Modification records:
== Segment start ==

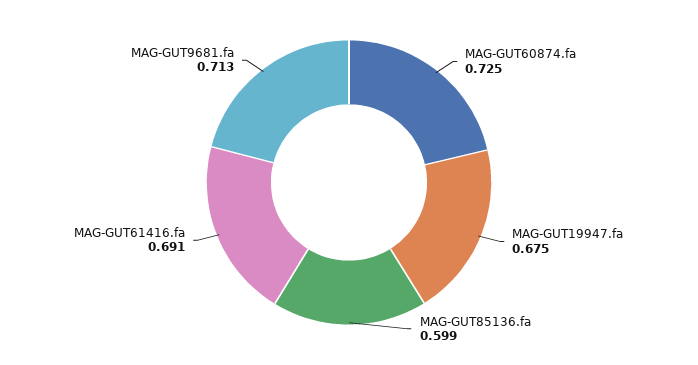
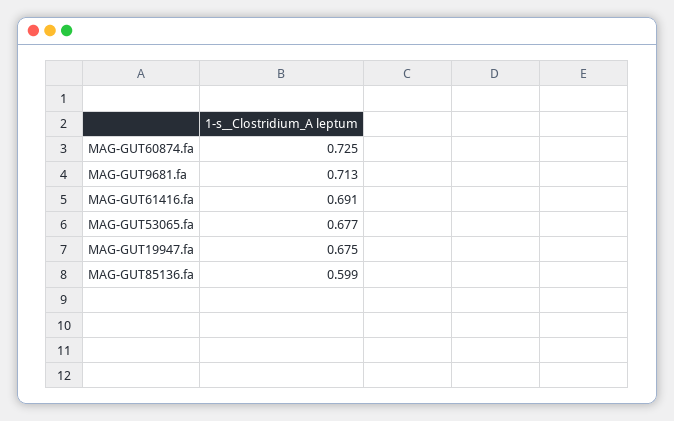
  {
    "MAG-GUT60874.fa": 0.725,
    "MAG-GUT19947.fa": 0.675,
    "MAG-GUT85136.fa": 0.599,
    "MAG-GUT61416.fa": 0.691,
-   "MAG-GUT9681.fa": 0.713
+   "MAG-GUT9681.fa": 0.713,
+   "MAG-GUT53065.fa": 0.677
  }

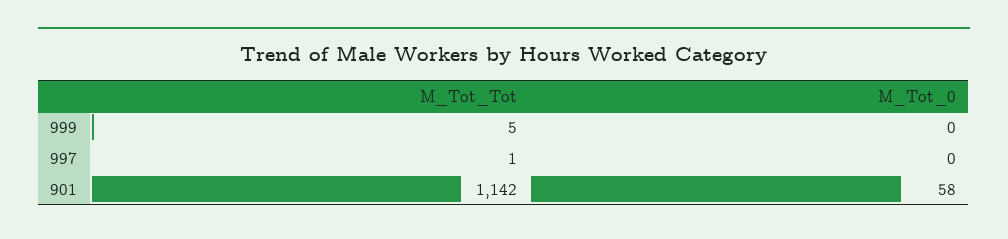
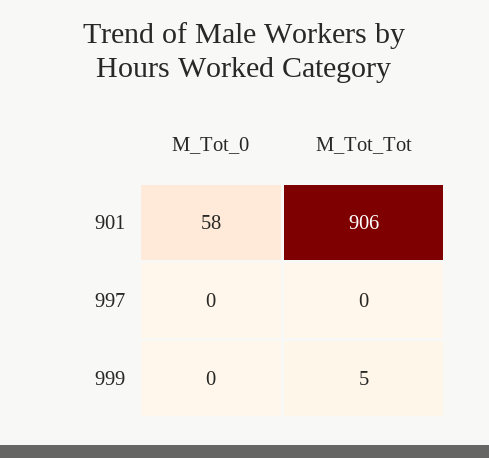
  {
    "M_Tot_Tot": {
      "999": 5,
-     "997": 1,
+     "997": 0,
-     "901": 1142
+     "901": 906
    },
    "M_Tot_0": {
      "999": 0,
      "997": 0,
      "901": 58
    }
  }

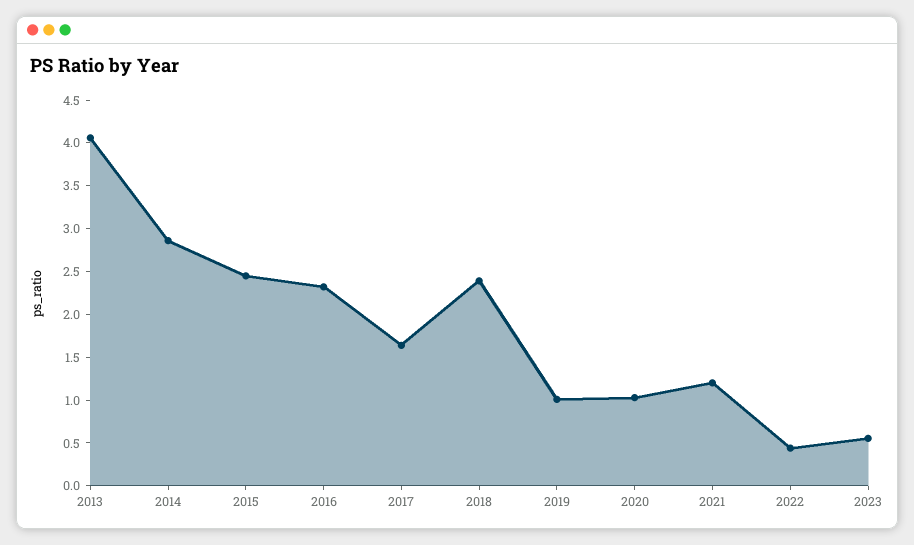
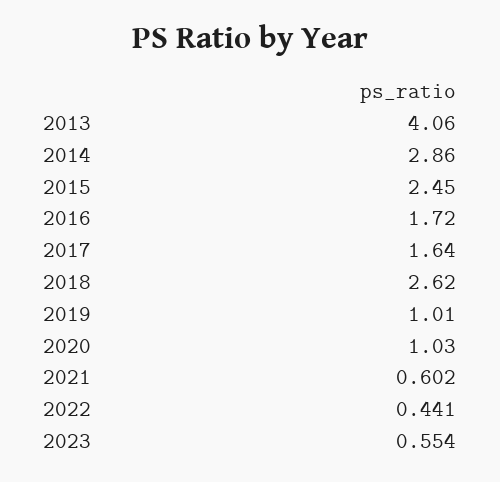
  {
    "2013": 4.06,
    "2014": 2.86,
    "2015": 2.45,
-   "2016": 2.3,
+   "2016": 1.72,
    "2017": 1.64,
-   "2018": 2.4,
+   "2018": 2.62,
    "2019": 1.01,
    "2020": 1.03,
-   "2021": 1.2,
+   "2021": 0.602,
    "2022": 0.441,
    "2023": 0.554
  }

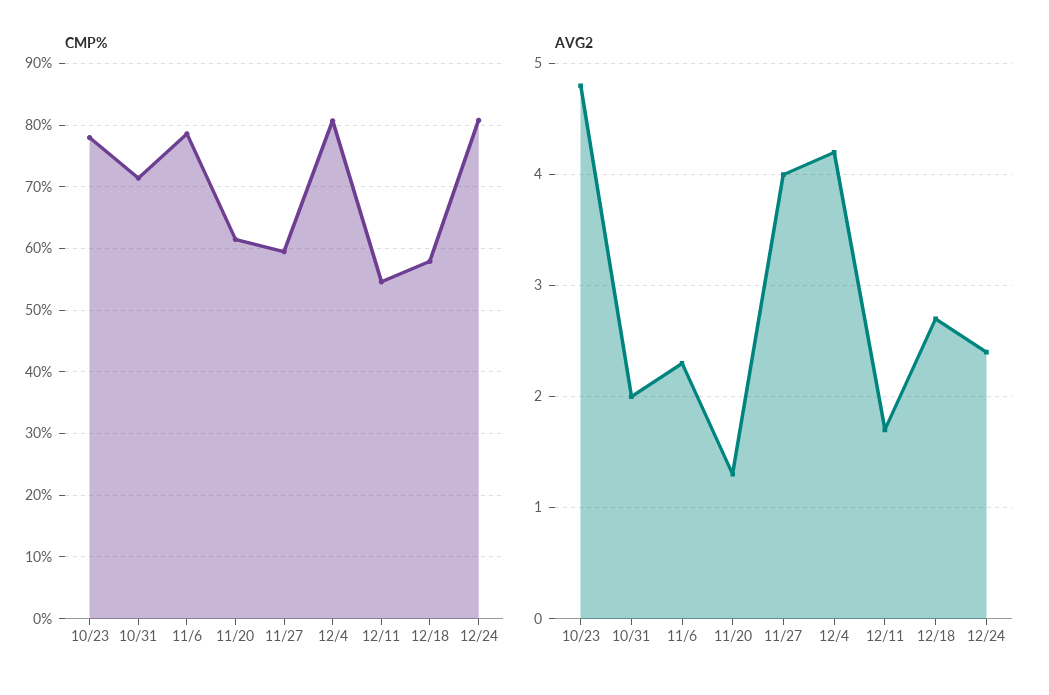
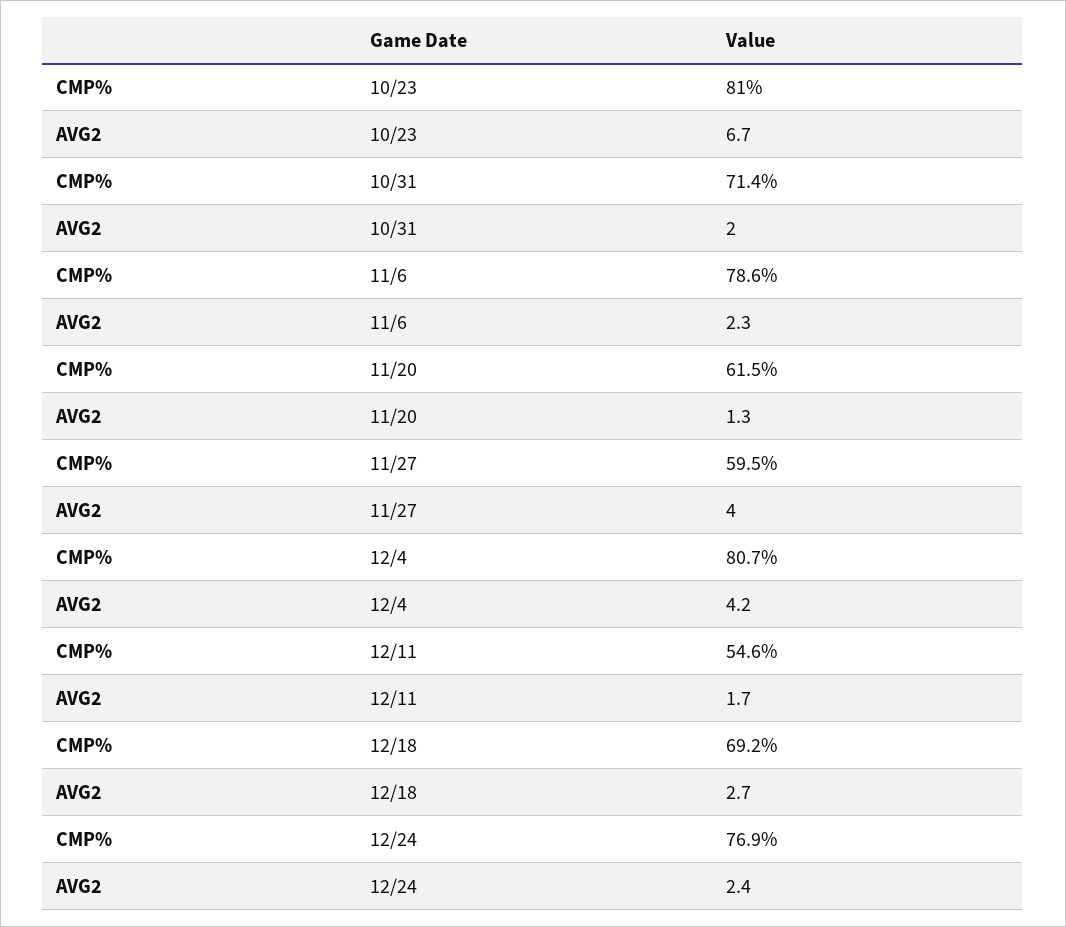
  {
    "CMP%": {
-     "10/23": 78,
+     "10/23": 81,
      "10/31": 71.4,
      "11/6": 78.6,
      "11/20": 61.5,
      "11/27": 59.5,
      "12/4": 80.7,
      "12/11": 54.6,
-     "12/18": 58,
+     "12/18": 69.2,
-     "12/24": 81
+     "12/24": 76.9
    },
    "AVG2": {
-     "10/23": 4.8,
+     "10/23": 6.7,
      "10/31": 2,
      "11/6": 2.3,
      "11/20": 1.3,
      "11/27": 4,
      "12/4": 4.2,
      "12/11": 1.7,
      "12/18": 2.7,
      "12/24": 2.4
    }
  }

== Segment end ==

_WORK REQUIRED_.
Exact copies of the entries above are needed, with every picture removed.

_COMPLETED TASK_.
  {
    "MAG-GUT60874.fa": 0.725,
    "MAG-GUT19947.fa": 0.675,
    "MAG-GUT85136.fa": 0.599,
    "MAG-GUT61416.fa": 0.691,
-   "MAG-GUT9681.fa": 0.713
+   "MAG-GUT9681.fa": 0.713,
+   "MAG-GUT53065.fa": 0.677
  }

  {
    "M_Tot_Tot": {
      "999": 5,
-     "997": 1,
+     "997": 0,
-     "901": 1142
+     "901": 906
    },
    "M_Tot_0": {
      "999": 0,
      "997": 0,
      "901": 58
    }
  }

  {
    "2013": 4.06,
    "2014": 2.86,
    "2015": 2.45,
-   "2016": 2.3,
+   "2016": 1.72,
    "2017": 1.64,
-   "2018": 2.4,
+   "2018": 2.62,
    "2019": 1.01,
    "2020": 1.03,
-   "2021": 1.2,
+   "2021": 0.602,
    "2022": 0.441,
    "2023": 0.554
  }

  {
    "CMP%": {
-     "10/23": 78,
+     "10/23": 81,
      "10/31": 71.4,
      "11/6": 78.6,
      "11/20": 61.5,
      "11/27": 59.5,
      "12/4": 80.7,
      "12/11": 54.6,
-     "12/18": 58,
+     "12/18": 69.2,
-     "12/24": 81
+     "12/24": 76.9
    },
    "AVG2": {
-     "10/23": 4.8,
+     "10/23": 6.7,
      "10/31": 2,
      "11/6": 2.3,
      "11/20": 1.3,
      "11/27": 4,
      "12/4": 4.2,
      "12/11": 1.7,
      "12/18": 2.7,
      "12/24": 2.4
    }
  }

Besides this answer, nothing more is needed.